Before I begin, let me preface my post by declaring that I know about as much about Philosophy as a four-year-old knows about how to split an atom. This class is the first Philosophy course I’ve ever taken, therefore I have no knowledge of the principles and conventions upholding the discipline. As such, it takes me a bit longer than your average Philosophy whiz to absorb and understand all this information, and even longer to think of constructive ways to criticize it. So, if anything I say in the next few paragraphs sounds like the incoherent ramblings of a drunken maniac, you know why.
In the excerpt from “On The Genealogy of Morality,” Friedrich Nietzsche asserts that the origin of our understanding of the word “good” stems from an aristocratic projection of what he calls the “pathos of nobility,” (79) meaning that it was the lords and dukes and barons of times past who deemed everything they did and enjoyed as “good” while condemning everything else to the realm of “bad.” To support his argument, Nietzsche offers examples taken from various languages and demonstrates the implicit association within these words with “the common,” or “bad,” such as the correlation he draws between the German word for “bad” (schleclt) and “plain” (schlicht) given their one-letter difference (80). Although such a similarity warrants debate and investigation, it seems illogical to use such a connection as the entire grounds for debasing our understanding of a word.

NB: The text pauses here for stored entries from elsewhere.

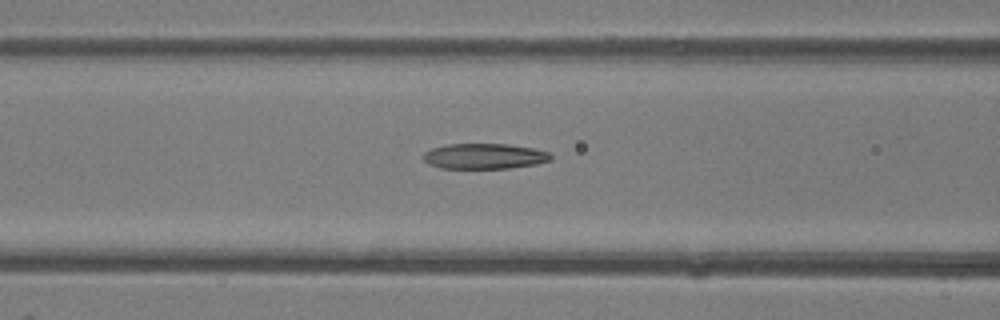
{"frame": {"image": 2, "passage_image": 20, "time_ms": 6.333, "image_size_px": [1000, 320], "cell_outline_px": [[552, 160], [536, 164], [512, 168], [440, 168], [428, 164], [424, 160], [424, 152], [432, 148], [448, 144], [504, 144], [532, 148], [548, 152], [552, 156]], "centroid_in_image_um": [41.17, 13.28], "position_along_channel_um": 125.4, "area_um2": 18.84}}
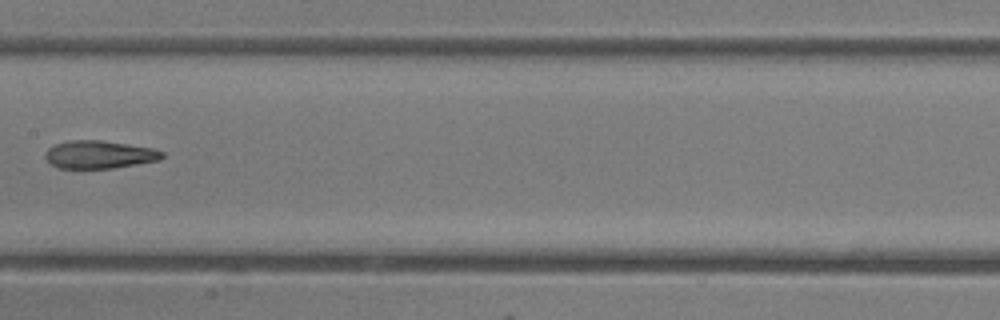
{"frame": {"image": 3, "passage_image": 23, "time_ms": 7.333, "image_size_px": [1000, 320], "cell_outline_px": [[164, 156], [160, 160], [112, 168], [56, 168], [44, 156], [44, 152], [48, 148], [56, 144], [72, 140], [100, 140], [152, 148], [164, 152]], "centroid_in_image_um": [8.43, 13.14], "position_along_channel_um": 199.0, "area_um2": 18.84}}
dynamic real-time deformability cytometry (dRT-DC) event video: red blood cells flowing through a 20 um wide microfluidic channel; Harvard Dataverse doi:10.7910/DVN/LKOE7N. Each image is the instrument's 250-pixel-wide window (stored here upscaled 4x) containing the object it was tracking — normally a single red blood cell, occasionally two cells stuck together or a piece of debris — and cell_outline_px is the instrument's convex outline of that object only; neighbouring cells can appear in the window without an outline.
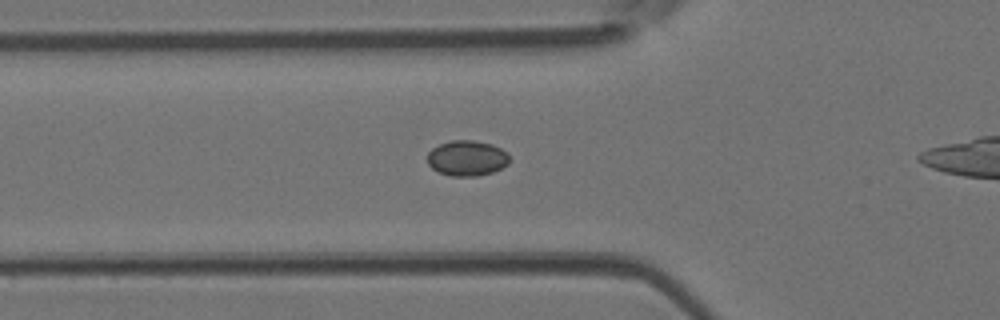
{"species": "Egyptian fruit bat (a non-hibernating species)", "species_latin": "Rousettus aegyptiacus", "temperature_condition": "room temperature", "stored_images_in_passage": 29, "camera_frame_rate_fps": 3000, "um_per_image_px": 0.085, "animal": {"sex": "female"}, "frame": {"image": 1, "passage_image": 6, "time_ms": 1.667, "image_size_px": [1000, 320], "cell_outline_px": [[508, 164], [492, 172], [476, 176], [452, 176], [440, 172], [432, 168], [428, 164], [428, 152], [432, 148], [440, 144], [452, 140], [472, 140], [492, 144], [508, 152]], "centroid_in_image_um": [39.69, 13.43], "position_along_channel_um": 86.1, "area_um2": 16.82}}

Take, for example, the words “sea” and “see.” The first refers to a body of water while the latter indicates the act of comprehending the visual world. But to use Nietzsche’s reasoning, their near identical spelling indicates that these words share an inextricable etymological connection, right? Of course not. Although Nietzsche has more than enough fodder to purport a philosophical relationship between the ruling class and the development of the word “good,” his attempts to provide concrete evidence of this etymological evolution are questionable at best.
But nit-picky details aside, the overall course of Nietzsche’s argument seems to take an entire amusement park’s worth of twists and turns between point A and point B. Later on in the excerpt, Nietzsche unpacks the concept he terms “slave-morality” (82) where the low, common, and oppressed attempt to reclaim what it means to be “bad” by defining it in terms of everything their oppressors represent. In this sense, slave-morality is nothing more than an inversion of the patrician understanding of the good but from the opposite side of the fence. But such an act of reversal, in Nietzsche’s understanding, is entirely egregious, self-serving, and nothing more than a passive attempt at revenge. “[I]n order to come into being,” Nietzsche writes, “slave-morality always needs an opposite. . . it needs, psychologically speaking, external stimuli in order to order to be able to act at all,--its action is, from the ground up, reaction” (82). On those grounds, Nietzsche dismisses slave-morality as base and unproductive, serving no purpose other than to offer an outlet for the hate-filled powerless.
Wait, hold on. Now here’s where he’s lost me.
At the beginning of the excerpt, Nietzsche argues the aristocratic understanding of “good” as downright “wrong” (79) because the ruling class simply deemed everything they are as “good” and everything they are not as “bad.” As we’ve already deduced, slave-morality employs the same process. But yet, when discussing slave-morality, the nobility suddenly become “triumphant” (82) and filled with “life and passion” (82) while the weak and oppressed are the antagonists, the “most evil enemies” (81) worthy of scorn and contempt. Where did that switch happen? On what grounds does Nietzsche suddenly flip his argument in the opposite direction? Maybe these are some of life’s unanswerable questions, like who in the world thought it was a good idea to create 8 a.m. classes. Or maybe the answer’s staring up from the page at me, but I just don’t have the right perspective to recognize it. Either way, I hope my ramblings haven’t bored you too much and that I’ve instigated some sort of reflection of your part, even if only slightly.